Muhammad Akmal; Urooj Fatima; Abdullah Soomro; Sajid Ahmed; Wajahat Akbar

Authors

Muhammad Akmal
Urooj Fatima
Abdullah Soomro
Sajid Ahmed
Wajahat Akbar

Keywords:

Brain tumor classification; Federated learning; Vision Transformer; Convolutional neural network; Evidential deep learning; Explainable AI; MRI analysis; Uncertainty quantification

Abstract

Brain tumors, especially those of the gliomas type, meningiomas and metastatic tumors, are one of the most difficult areas in neuroimaging. The current deep learning frameworks have three major drawbacks: (i) limited or scarce data availability and inability to share with other institutions due to patient privacy protection regulations, (ii) lack of transparency of the model, and (iii) high prediction confidence without any reliable signal to provide for the radiologists for action.
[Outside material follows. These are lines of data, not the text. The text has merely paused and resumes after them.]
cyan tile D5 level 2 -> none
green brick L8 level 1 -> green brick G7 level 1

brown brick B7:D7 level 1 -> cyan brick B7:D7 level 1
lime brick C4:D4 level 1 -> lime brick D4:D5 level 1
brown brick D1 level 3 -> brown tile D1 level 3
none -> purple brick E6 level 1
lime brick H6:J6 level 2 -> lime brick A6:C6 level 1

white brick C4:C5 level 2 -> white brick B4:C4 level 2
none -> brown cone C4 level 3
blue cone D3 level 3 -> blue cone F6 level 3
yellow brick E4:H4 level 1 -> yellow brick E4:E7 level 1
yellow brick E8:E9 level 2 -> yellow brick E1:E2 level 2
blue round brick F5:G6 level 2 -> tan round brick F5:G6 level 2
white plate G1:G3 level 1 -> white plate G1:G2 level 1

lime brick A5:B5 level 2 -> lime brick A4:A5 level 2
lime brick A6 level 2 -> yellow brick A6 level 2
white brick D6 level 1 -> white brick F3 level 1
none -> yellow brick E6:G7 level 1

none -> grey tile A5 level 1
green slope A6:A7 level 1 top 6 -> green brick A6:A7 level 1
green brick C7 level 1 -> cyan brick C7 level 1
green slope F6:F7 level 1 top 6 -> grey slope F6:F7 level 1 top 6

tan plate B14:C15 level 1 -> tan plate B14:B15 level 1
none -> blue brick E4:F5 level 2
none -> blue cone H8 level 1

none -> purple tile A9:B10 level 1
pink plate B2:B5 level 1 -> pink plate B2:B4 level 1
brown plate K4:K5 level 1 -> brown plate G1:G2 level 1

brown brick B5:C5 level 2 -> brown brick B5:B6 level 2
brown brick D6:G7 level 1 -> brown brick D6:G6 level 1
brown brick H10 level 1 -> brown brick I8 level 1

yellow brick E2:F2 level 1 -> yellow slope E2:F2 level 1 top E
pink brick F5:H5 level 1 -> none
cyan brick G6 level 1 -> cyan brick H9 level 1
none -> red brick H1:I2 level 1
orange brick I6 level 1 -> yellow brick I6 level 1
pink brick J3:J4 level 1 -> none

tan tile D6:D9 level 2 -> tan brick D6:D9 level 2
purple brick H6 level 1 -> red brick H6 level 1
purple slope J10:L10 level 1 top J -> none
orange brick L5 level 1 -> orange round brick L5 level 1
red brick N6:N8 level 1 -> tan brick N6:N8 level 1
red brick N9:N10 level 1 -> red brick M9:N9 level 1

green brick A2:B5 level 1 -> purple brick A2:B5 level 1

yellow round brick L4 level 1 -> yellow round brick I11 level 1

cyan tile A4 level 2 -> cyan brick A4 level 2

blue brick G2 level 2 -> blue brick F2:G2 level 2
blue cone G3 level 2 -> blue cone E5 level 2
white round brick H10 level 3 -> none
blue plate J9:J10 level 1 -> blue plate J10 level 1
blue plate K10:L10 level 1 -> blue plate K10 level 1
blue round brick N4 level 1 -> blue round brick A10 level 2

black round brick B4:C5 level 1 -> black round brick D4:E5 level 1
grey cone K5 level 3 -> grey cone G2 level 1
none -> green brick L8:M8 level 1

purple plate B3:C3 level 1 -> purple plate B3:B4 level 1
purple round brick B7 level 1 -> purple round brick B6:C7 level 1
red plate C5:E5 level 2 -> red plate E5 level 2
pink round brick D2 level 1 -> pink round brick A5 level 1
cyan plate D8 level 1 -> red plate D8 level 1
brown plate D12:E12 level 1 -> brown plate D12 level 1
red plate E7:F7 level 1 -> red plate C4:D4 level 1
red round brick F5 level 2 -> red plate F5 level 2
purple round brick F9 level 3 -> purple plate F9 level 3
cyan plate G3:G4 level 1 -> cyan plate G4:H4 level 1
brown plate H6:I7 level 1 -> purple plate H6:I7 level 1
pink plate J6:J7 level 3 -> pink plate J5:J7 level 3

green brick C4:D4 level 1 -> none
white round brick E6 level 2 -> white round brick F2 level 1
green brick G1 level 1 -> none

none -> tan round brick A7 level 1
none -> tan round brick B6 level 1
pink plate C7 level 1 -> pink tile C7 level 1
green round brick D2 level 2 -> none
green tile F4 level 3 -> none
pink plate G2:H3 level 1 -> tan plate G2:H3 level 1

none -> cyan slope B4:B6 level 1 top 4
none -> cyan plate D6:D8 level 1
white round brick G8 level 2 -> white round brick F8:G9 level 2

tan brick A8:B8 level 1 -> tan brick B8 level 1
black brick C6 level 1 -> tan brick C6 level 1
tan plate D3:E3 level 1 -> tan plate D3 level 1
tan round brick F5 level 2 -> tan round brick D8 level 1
To tackle all three limitations, this paper presents a Federated Multi-Scale Hybrid Transformer-CNN Network, named as FMHTNet.To solve all these three limitations, this paper introduces a Federated Multi-Scale Hybrid Transformer-CNN Network, called as FMHTNet. Inspired by the success of Vision Transformers, a new hybrid encoder is proposed that combines a Vision Transformer (ViT) branch with a multi-scale CNN branch, both of which are connected by a learnable attention-gating module and both of which capture global spatial dependencies across MRI volumes and local features of tumor texture and boundaries. The model is trained through a federated learning (FL) paradigm on four simulated institutional nodes divided from the BraTS 2021 and Figshare brain tumor MRI datasets with the raw patient images never being transferred off the patient's premises. Predictions are generated using an Evidential Deep Learning (EDL) classifier that returns a class label and a calibrated uncertainty score that follows a Dirichlet distribution, which can be used to identify prediction cases that fall in an "ambiguity zone" to be reviewed by experts. Lastly, Grad-CAM++ saliency maps offer per-prediction explanations in the image consistent with the radiologic tradition. The results on the combined test set demonstrate the superiority of FMHTNet over all the baselines, ranging from the previous state-of-the-art ResNet50+GAN framework (96.25%) to 98.12% accuracy, 0.975 macro F1-score, and an Expected Calibration Error (ECE) score of 0.047. The proposed framework shows how it is possible to achieve privacy-preservation, high accuracy, and clinical interpretability.